> **Exercise**: Can you reproduce, without changes, the lines in the entries below starting at the one containing "## Installation" and ending at the one containing "Die Phettberg-Methode wird", both included?

> **Source material**:
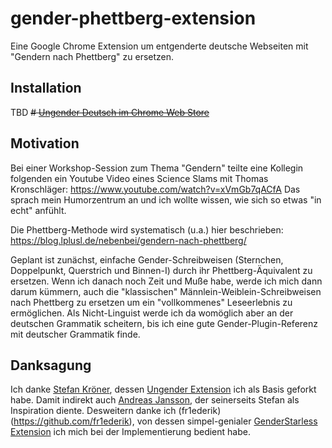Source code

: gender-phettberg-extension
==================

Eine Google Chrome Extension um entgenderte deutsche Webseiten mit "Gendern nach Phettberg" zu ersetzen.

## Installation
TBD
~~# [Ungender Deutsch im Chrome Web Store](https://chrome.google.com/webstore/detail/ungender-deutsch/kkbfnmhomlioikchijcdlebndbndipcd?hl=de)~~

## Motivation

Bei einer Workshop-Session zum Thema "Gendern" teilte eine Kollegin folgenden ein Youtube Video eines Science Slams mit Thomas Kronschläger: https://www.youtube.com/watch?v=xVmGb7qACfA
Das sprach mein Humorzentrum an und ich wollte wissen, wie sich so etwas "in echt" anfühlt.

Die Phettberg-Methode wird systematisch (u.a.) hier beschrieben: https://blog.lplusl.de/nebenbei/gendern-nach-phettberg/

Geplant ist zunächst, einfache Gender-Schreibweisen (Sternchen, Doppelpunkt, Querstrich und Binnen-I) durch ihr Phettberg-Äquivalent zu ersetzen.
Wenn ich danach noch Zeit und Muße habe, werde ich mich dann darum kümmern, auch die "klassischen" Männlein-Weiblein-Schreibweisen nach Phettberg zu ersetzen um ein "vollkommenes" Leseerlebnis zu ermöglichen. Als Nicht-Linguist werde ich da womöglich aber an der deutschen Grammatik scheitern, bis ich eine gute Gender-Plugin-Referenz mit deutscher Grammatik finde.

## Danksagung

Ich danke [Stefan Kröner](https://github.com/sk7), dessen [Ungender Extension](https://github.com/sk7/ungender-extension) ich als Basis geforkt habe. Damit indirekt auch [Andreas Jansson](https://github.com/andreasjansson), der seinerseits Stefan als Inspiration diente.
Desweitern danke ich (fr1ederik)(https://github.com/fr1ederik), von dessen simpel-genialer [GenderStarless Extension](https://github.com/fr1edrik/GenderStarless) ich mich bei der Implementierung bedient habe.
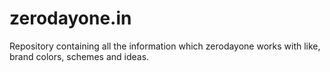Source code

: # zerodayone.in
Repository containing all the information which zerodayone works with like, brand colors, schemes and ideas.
==
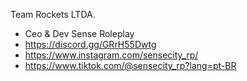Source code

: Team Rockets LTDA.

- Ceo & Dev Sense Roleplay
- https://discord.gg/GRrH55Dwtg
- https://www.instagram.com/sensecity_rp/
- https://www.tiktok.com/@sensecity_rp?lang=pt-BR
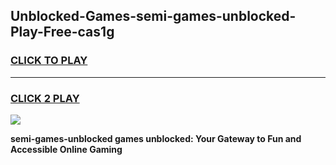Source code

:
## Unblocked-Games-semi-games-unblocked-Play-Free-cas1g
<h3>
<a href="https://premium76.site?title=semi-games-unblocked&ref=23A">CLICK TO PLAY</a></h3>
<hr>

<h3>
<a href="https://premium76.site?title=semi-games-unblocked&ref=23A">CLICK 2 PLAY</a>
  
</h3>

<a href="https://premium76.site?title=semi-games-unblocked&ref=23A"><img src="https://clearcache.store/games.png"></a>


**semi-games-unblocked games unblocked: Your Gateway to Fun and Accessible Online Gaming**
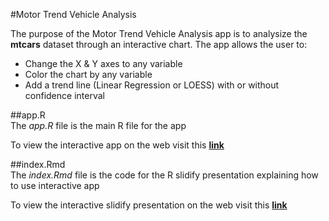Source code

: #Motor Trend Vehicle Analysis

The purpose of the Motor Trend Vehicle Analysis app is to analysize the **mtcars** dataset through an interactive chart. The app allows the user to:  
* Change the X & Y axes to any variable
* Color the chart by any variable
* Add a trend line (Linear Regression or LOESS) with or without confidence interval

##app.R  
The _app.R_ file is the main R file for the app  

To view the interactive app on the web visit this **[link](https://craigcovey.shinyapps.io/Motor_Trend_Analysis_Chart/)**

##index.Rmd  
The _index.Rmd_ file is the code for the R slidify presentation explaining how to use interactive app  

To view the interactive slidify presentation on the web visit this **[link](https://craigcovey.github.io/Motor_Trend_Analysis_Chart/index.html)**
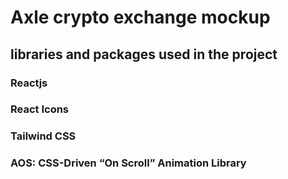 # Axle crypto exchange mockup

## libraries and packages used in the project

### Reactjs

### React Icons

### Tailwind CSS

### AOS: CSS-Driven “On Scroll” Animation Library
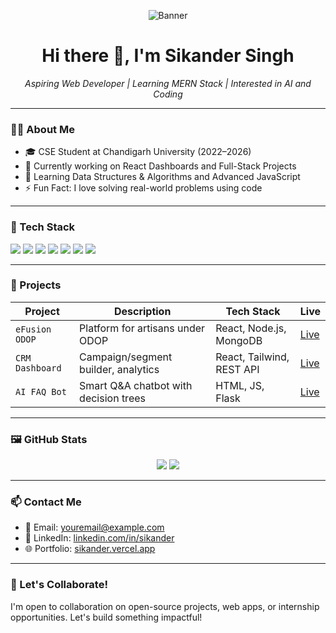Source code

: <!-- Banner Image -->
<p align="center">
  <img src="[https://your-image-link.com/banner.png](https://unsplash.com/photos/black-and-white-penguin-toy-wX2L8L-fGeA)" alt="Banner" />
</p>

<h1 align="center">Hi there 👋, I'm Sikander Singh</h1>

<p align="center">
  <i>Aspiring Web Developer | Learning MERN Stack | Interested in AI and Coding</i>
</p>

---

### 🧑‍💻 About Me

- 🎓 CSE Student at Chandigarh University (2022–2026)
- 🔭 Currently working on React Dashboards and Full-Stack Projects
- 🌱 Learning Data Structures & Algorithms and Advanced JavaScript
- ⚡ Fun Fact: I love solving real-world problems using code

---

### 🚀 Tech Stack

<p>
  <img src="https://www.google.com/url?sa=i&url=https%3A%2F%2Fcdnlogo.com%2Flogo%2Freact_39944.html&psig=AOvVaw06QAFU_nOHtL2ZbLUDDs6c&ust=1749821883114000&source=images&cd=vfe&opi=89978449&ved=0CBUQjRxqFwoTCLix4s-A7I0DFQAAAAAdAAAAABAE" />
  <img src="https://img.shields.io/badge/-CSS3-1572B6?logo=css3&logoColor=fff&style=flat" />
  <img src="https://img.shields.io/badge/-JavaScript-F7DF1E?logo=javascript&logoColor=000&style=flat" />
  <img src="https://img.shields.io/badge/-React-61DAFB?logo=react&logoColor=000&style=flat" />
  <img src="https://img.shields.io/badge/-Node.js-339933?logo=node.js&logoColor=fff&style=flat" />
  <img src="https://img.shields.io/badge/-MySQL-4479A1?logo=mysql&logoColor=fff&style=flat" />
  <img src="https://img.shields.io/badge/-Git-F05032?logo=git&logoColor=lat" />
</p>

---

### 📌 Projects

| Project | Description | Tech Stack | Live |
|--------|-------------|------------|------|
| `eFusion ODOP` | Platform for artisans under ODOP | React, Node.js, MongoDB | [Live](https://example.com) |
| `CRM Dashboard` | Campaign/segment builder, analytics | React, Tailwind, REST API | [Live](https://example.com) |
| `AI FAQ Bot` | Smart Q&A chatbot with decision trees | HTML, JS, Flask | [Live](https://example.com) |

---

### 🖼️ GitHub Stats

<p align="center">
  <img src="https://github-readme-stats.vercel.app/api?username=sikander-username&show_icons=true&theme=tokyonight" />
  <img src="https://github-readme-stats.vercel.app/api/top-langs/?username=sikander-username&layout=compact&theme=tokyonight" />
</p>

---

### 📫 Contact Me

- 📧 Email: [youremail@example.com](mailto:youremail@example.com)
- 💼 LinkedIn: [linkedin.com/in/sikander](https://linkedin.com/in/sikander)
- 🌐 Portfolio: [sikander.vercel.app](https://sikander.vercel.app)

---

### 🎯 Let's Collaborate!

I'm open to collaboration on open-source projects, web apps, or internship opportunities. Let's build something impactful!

> **Result**:
## Installation
TBD
~~# [Ungender Deutsch im Chrome Web Store](https://chrome.google.com/webstore/detail/ungender-deutsch/kkbfnmhomlioikchijcdlebndbndipcd?hl=de)~~

## Motivation

Bei einer Workshop-Session zum Thema "Gendern" teilte eine Kollegin folgenden ein Youtube Video eines Science Slams mit Thomas Kronschläger: https://www.youtube.com/watch?v=xVmGb7qACfA
Das sprach mein Humorzentrum an und ich wollte wissen, wie sich so etwas "in echt" anfühlt.

Die Phettberg-Methode wird systematisch (u.a.) hier beschrieben: https://blog.lplusl.de/nebenbei/gendern-nach-phettberg/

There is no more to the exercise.